Ich weiss nicht. Wir haben das gegenüber der Politik immer sehr klar kommuniziert. Und das ist letztlich in der jetzigen Phase entscheidend. Wir haben unsere Nähe zur Regierung hier genutzt, da mussten wir nicht allzu laut auf uns aufmerksam machen. Aber nochmal: Wir nehmen sehr ernst, dass sich jemand anders auch um das Museum bewirbt. Das ist jetzt eine Herausforderung. Die nehmen wir auf, aber wir gehen nicht gerade ins hundertprozentige Powerplay, um die anderen zu überfahren.

Wie nehmen Sie denn die Bemühungen aus Arbon wahr?

Es ist ihr gutes Recht, sich auch um das Museum zu bemühen. Was ich persönlich finde ist, dass es keinen Sinn machen würde, ein Schloss durch das andere zu ersetzen. Dass sie ihre Industriegeschichte ins Feld führen, das hat etwas. Ob diese Geschichte reicht für ein Historisches Museum, da kann man streiten. Mein Eindruck ist, dass die Kollegen in Arbon recht hoch pokern. Sie wittern jetzt ihre Chance. Das ist doch legitim. 

„Mein Eindruck ist, dass die Kollegen in Arbon recht hoch pokern.“

Anders Stokholm, Stadtpräsident Frauenfeld (Bild: Sascha Erni)

Paul Roth, Generalsekretär des kantonalen Departements für Erziehung und Kultur, hat vor einigen Monaten mal eine Doppellösung ins Spiel gebracht: Frauenfeld bekommt einen Teil des Historischen Museums, Arbon aber auch. Was halten Sie von der Idee?

Ehrlicherweise muss man hier sagen: Im jetzigen Historischen Museum im Schloss Frauenfeld findet Industriegeschichte nicht statt. Es wäre dann kein Herauslösen aus dem Historischen Museum, sondern es wäre die Entwicklung eines weiteren Standbeins des Museums zur Industriegeschichte. Und das kann man irgendwo machen, wo es Sinn macht. Da würde ich jetzt nicht gegen Arbon reden, sondern da würde ich nur für Frauenfeld reden. Nicht, um die anderen schlecht zu machen, sondern um klar zu sagen: Das kann man hier auch machen. Wir haben einen spannenden Standort und wir haben hier in Frauenfeld auch spannende industriehistorische Themen. 

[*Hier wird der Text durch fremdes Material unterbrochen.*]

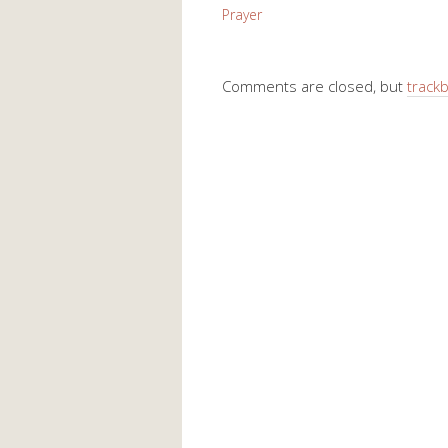
Prayer
Comments are closed, but
track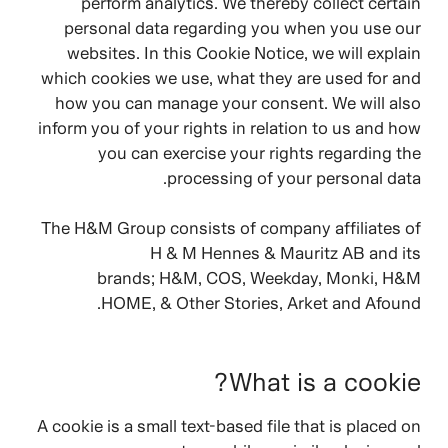
perform analytics. We thereby collect certain
personal data regarding you when you use our
websites. In this Cookie Notice, we will explain
which cookies we use, what they are used for and
how you can manage your consent. We will also
inform you of your rights in relation to us and how
you can exercise your rights regarding the
processing of your personal data.
The H&M Group consists of company affiliates of
H & M Hennes & Mauritz AB and its
brands;
H&M, COS, Weekday, Monki, H&M
HOME, & Other Stories, Arket and Afound.
What is a cookie?
A cookie is a small text-based file that is placed on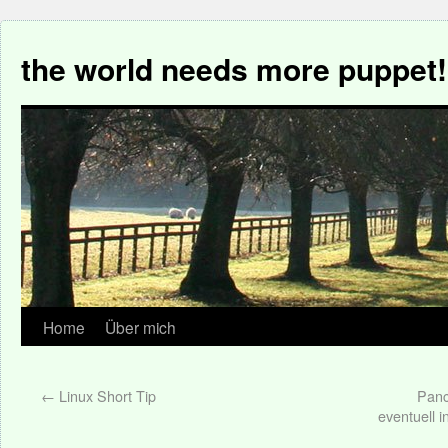
the world needs more puppet!
Home
Über mich
←
Linux Short Tip
Panc
eventuell i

Vor zwei Wochen haben Sie in einer Medienkonferenz für einen Museumsneubau auf dem Oberen Mätteli geworben. Wie sehen die aktuellen Pläne dort aus?

Der städteplanerische Wettbewerb dort ist seit 2016 entschieden. Ein Architekturbüro aus Zürich hat damals gewonnen. Die Idee von dem Siegerwettbewerb „all day long“ spielt auf einen 24-Stunden-Betrieb an. Das heisst, angedacht sind dort auf dem Areal spezielle Formen von Wohnen: Hotel- und Studentenwohnheim am ehesten, keine regulären Wohnungen, das würde sich mit weiteren geplanten Nutzungen wie einer Eventhalle und Gastronomie nicht so gut vertragen. Der Entwurf sieht eine Teilung der Nutzung vor. Am Tag: Büro, Event und Bildung. Und in der Nacht: Übernachtung und Veranstaltungen. Auf dem Oberen Mätteli zeigt die Wettbewerbseingabe einen markanten Neubau – dieser ist für eine öffentliche Nutzung wie zum Beispiel ein Museum gedacht.

„In sechs Jahren könnte man das Museum eröffnen. Wenn alles gut geht."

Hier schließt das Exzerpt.